■ WORK REQUIRED ■
Every entry, from first to last, is to be retyped without any alteration.
---
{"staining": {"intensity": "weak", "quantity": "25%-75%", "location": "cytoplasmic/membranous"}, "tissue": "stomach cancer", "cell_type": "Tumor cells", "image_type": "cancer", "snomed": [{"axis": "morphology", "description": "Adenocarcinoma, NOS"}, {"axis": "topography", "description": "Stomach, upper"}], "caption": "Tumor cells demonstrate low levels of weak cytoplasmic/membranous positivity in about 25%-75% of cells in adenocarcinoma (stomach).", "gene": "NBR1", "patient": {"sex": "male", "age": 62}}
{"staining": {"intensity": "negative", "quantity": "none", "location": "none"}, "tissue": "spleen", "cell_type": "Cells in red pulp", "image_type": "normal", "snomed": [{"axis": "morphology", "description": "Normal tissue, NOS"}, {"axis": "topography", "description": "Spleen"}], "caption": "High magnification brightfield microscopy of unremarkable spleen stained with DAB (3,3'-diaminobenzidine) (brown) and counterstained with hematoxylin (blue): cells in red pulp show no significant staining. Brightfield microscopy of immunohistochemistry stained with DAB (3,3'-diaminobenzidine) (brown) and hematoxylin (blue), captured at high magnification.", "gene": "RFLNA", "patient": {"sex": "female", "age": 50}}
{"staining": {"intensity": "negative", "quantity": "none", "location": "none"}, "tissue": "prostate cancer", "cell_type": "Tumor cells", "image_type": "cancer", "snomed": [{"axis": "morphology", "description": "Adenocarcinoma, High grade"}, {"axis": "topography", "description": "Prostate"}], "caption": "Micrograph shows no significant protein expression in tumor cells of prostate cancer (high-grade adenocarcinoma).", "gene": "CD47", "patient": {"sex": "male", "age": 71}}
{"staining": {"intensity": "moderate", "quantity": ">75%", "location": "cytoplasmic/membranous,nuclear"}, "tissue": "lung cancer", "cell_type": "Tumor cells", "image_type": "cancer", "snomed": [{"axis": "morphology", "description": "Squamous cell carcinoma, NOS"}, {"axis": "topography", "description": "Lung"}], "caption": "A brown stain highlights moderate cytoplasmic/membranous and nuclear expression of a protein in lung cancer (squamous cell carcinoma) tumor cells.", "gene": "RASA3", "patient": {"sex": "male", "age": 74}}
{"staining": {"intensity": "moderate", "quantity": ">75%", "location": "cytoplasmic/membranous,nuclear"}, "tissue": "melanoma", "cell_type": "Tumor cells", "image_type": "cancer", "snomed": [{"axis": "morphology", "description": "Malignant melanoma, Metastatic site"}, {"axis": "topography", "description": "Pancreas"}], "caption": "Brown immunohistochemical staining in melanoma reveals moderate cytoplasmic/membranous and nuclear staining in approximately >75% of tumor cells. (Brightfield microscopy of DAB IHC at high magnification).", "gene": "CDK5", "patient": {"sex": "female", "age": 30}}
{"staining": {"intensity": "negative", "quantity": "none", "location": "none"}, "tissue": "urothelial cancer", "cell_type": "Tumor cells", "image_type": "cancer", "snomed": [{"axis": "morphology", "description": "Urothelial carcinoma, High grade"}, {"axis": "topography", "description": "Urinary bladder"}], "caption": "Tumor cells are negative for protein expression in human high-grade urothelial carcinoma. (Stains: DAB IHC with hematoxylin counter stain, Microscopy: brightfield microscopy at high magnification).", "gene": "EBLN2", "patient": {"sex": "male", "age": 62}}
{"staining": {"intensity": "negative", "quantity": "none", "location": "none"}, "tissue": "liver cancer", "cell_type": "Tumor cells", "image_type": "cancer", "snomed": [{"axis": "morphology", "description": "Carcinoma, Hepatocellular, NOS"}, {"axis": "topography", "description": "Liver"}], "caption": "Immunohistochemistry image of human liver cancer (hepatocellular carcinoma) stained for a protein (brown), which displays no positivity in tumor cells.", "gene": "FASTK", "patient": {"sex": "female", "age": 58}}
---
■ ANSWER BOX ■
{"staining": {"intensity": "weak", "quantity": "25%-75%", "location": "cytoplasmic/membranous"}, "tissue": "stomach cancer", "cell_type": "Tumor cells", "image_type": "cancer", "snomed": [{"axis": "morphology", "description": "Adenocarcinoma, NOS"}, {"axis": "topography", "description": "Stomach, upper"}], "caption": "Tumor cells demonstrate low levels of weak cytoplasmic/membranous positivity in about 25%-75% of cells in adenocarcinoma (stomach).", "gene": "NBR1", "patient": {"sex": "male", "age": 62}}
{"staining": {"intensity": "negative", "quantity": "none", "location": "none"}, "tissue": "spleen", "cell_type": "Cells in red pulp", "image_type": "normal", "snomed": [{"axis": "morphology", "description": "Normal tissue, NOS"}, {"axis": "topography", "description": "Spleen"}], "caption": "High magnification brightfield microscopy of unremarkable spleen stained with DAB (3,3'-diaminobenzidine) (brown) and counterstained with hematoxylin (blue): cells in red pulp show no significant staining. Brightfield microscopy of immunohistochemistry stained with DAB (3,3'-diaminobenzidine) (brown) and hematoxylin (blue), captured at high magnification.", "gene": "RFLNA", "patient": {"sex": "female", "age": 50}}
{"staining": {"intensity": "negative", "quantity": "none", "location": "none"}, "tissue": "prostate cancer", "cell_type": "Tumor cells", "image_type": "cancer", "snomed": [{"axis": "morphology", "description": "Adenocarcinoma, High grade"}, {"axis": "topography", "description": "Prostate"}], "caption": "Micrograph shows no significant protein expression in tumor cells of prostate cancer (high-grade adenocarcinoma).", "gene": "CD47", "patient": {"sex": "male", "age": 71}}
{"staining": {"intensity": "moderate", "quantity": ">75%", "location": "cytoplasmic/membranous,nuclear"}, "tissue": "lung cancer", "cell_type": "Tumor cells", "image_type": "cancer", "snomed": [{"axis": "morphology", "description": "Squamous cell carcinoma, NOS"}, {"axis": "topography", "description": "Lung"}], "caption": "A brown stain highlights moderate cytoplasmic/membranous and nuclear expression of a protein in lung cancer (squamous cell carcinoma) tumor cells.", "gene": "RASA3", "patient": {"sex": "male", "age": 74}}
{"staining": {"intensity": "moderate", "quantity": ">75%", "location": "cytoplasmic/membranous,nuclear"}, "tissue": "melanoma", "cell_type": "Tumor cells", "image_type": "cancer", "snomed": [{"axis": "morphology", "description": "Malignant melanoma, Metastatic site"}, {"axis": "topography", "description": "Pancreas"}], "caption": "Brown immunohistochemical staining in melanoma reveals moderate cytoplasmic/membranous and nuclear staining in approximately >75% of tumor cells. (Brightfield microscopy of DAB IHC at high magnification).", "gene": "CDK5", "patient": {"sex": "female", "age": 30}}
{"staining": {"intensity": "negative", "quantity": "none", "location": "none"}, "tissue": "urothelial cancer", "cell_type": "Tumor cells", "image_type": "cancer", "snomed": [{"axis": "morphology", "description": "Urothelial carcinoma, High grade"}, {"axis": "topography", "description": "Urinary bladder"}], "caption": "Tumor cells are negative for protein expression in human high-grade urothelial carcinoma. (Stains: DAB IHC with hematoxylin counter stain, Microscopy: brightfield microscopy at high magnification).", "gene": "EBLN2", "patient": {"sex": "male", "age": 62}}
{"staining": {"intensity": "negative", "quantity": "none", "location": "none"}, "tissue": "liver cancer", "cell_type": "Tumor cells", "image_type": "cancer", "snomed": [{"axis": "morphology", "description": "Carcinoma, Hepatocellular, NOS"}, {"axis": "topography", "description": "Liver"}], "caption": "Immunohistochemistry image of human liver cancer (hepatocellular carcinoma) stained for a protein (brown), which displays no positivity in tumor cells.", "gene": "FASTK", "patient": {"sex": "female", "age": 58}}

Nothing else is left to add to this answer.